While much of the world’s attention has recently focused on the threat of pillage and destruction posed by Islamic State forces to the ancient Syrian desert city ofPalmyra, damage to the energy supply and potential earnings is probably a bigger concern for the regime of Syrian President Bashar al-Assad. The Islamic State immediately followed its May 2015 capture of Palmyra with the seizure of nearby gas fields, depriving the regime of 45 percent of its gas and electricity resources, according to Syrian opposition estimates.
THE IMPORTANCE OF PALMYRA
The self-proclaimed Islamic State has had its eye on the regime’s gas resources since at least July 2014, when it overran some of Jabal Shaer, part of an area containing massive gas fields said to produce 3 million cubic meters (106 million cubic feet) of raw natural gas (also known as crude gas) per day. This is compared to an estimated total national daily output of some 14.8 million cubic meters in 2014 according to Syria’s Ministry of Petroleum and Mineral Resources.

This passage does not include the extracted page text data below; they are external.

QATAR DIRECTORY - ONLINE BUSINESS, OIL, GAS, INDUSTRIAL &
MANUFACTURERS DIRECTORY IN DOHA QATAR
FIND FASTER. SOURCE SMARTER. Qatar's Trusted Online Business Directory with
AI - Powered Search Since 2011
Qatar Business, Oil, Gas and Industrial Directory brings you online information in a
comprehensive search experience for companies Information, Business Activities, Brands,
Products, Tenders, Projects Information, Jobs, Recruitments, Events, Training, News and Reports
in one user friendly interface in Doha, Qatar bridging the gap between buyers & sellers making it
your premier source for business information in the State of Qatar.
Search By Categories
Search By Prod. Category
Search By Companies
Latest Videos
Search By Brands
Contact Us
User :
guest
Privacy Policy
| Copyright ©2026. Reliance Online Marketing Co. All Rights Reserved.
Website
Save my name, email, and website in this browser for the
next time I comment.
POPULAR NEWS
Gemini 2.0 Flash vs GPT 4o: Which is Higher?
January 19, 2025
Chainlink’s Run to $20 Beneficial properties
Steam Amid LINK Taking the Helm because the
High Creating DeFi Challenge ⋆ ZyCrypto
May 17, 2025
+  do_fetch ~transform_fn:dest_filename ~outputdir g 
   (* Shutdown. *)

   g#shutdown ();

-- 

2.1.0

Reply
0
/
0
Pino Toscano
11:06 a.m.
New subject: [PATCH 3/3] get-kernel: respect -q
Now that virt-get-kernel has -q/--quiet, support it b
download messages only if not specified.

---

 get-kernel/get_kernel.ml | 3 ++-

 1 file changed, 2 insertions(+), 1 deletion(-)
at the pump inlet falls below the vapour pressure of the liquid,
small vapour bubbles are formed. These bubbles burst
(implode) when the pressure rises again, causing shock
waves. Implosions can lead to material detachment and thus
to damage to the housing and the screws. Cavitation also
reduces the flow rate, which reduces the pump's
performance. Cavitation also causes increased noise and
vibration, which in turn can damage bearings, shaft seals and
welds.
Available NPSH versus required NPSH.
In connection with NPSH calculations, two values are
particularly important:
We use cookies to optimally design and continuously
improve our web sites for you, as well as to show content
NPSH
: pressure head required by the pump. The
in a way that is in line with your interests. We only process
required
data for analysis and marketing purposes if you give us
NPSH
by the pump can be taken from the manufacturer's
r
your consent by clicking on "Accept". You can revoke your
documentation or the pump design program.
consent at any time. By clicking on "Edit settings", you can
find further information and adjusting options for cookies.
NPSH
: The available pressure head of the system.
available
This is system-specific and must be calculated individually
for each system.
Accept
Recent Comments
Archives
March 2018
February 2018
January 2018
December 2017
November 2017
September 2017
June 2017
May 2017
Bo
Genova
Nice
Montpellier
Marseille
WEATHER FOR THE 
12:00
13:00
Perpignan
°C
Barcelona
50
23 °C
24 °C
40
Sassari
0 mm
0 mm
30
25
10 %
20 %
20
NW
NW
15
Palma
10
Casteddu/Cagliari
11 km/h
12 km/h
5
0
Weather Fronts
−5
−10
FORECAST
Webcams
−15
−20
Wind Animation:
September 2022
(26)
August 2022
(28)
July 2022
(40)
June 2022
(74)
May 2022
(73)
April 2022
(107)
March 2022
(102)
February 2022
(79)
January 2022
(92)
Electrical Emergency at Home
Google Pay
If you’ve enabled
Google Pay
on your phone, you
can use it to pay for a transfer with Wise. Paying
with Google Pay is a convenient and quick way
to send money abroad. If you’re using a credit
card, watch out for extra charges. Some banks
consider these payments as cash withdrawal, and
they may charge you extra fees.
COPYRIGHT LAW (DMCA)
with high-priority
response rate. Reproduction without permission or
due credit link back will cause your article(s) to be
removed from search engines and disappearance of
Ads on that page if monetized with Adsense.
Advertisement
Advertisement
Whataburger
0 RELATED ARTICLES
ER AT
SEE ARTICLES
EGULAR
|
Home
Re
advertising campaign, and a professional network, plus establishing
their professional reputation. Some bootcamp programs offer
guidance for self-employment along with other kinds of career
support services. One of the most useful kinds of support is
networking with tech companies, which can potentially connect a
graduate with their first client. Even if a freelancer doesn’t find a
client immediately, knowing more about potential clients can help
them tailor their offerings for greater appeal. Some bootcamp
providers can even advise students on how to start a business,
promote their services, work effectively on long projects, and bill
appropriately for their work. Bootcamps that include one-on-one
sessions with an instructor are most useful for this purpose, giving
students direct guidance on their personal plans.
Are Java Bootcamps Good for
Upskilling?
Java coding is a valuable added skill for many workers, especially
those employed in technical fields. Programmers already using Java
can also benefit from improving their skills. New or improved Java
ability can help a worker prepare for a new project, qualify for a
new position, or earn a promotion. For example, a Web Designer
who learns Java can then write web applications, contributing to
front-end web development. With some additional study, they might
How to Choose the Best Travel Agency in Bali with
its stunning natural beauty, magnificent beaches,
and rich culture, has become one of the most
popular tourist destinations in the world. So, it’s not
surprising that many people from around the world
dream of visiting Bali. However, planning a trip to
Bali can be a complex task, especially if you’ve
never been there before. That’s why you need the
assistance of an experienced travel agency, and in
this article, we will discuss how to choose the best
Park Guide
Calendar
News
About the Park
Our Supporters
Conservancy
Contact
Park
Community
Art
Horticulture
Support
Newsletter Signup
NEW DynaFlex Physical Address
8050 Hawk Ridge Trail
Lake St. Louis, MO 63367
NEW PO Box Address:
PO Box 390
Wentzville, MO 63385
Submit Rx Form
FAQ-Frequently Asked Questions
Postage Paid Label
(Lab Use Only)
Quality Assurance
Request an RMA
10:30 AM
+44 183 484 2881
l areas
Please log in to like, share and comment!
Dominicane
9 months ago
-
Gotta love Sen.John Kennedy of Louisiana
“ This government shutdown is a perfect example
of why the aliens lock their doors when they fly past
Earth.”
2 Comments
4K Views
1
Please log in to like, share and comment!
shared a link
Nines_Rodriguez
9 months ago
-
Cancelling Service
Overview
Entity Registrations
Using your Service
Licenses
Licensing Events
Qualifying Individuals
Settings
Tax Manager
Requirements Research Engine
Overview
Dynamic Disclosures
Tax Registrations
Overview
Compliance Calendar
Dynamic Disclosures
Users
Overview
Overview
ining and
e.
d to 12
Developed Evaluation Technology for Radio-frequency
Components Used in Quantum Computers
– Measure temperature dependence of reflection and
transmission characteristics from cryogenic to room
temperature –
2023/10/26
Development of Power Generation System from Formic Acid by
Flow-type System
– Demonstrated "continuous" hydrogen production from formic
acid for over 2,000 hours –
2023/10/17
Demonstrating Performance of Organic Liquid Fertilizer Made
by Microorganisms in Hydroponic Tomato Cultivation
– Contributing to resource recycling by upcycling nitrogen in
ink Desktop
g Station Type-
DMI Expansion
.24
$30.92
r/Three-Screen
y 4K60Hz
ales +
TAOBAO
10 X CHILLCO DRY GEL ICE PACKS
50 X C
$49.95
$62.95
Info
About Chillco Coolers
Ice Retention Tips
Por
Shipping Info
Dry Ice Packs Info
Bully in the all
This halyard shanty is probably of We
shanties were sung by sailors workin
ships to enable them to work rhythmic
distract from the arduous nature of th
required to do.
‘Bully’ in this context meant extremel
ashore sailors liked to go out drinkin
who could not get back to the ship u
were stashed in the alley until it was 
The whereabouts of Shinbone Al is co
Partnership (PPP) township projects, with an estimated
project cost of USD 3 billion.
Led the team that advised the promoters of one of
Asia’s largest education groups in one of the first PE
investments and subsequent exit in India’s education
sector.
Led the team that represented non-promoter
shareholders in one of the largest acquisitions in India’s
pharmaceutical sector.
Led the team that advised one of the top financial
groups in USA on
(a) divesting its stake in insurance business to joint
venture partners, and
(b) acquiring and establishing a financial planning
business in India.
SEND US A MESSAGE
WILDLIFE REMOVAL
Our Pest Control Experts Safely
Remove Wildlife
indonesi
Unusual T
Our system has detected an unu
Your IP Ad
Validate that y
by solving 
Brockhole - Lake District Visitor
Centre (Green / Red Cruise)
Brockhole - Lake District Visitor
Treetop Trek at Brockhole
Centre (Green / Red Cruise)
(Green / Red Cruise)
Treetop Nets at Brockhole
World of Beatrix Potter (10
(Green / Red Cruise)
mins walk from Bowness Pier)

Lying roughly 150 kilometers (93 miles) northwest of Palmyra, Shaer supplies the Ebla processing plant at Furqlus to the west, which provides commercial gas (also referred to as dry gas or treated gas) or methane to electricity-generating stations that feed into the national grid. Regime forces retained control of the actual gas fields in Shaer in July 2014, but the Islamic State seized four wells in a new attack in late October. Assad’s Syrian Arab Army once again retook the area, though the Shaer gathering station was severely damaged and most wells were shut down. A reduced supply resumed from nearby Chinese-owned wells nearby to the Hayan treatment plant and processing facility, which commenced activity in 2009 and which serves as a major LPG, oil, and condensate reserve distribution center to power plants in several parts of the country.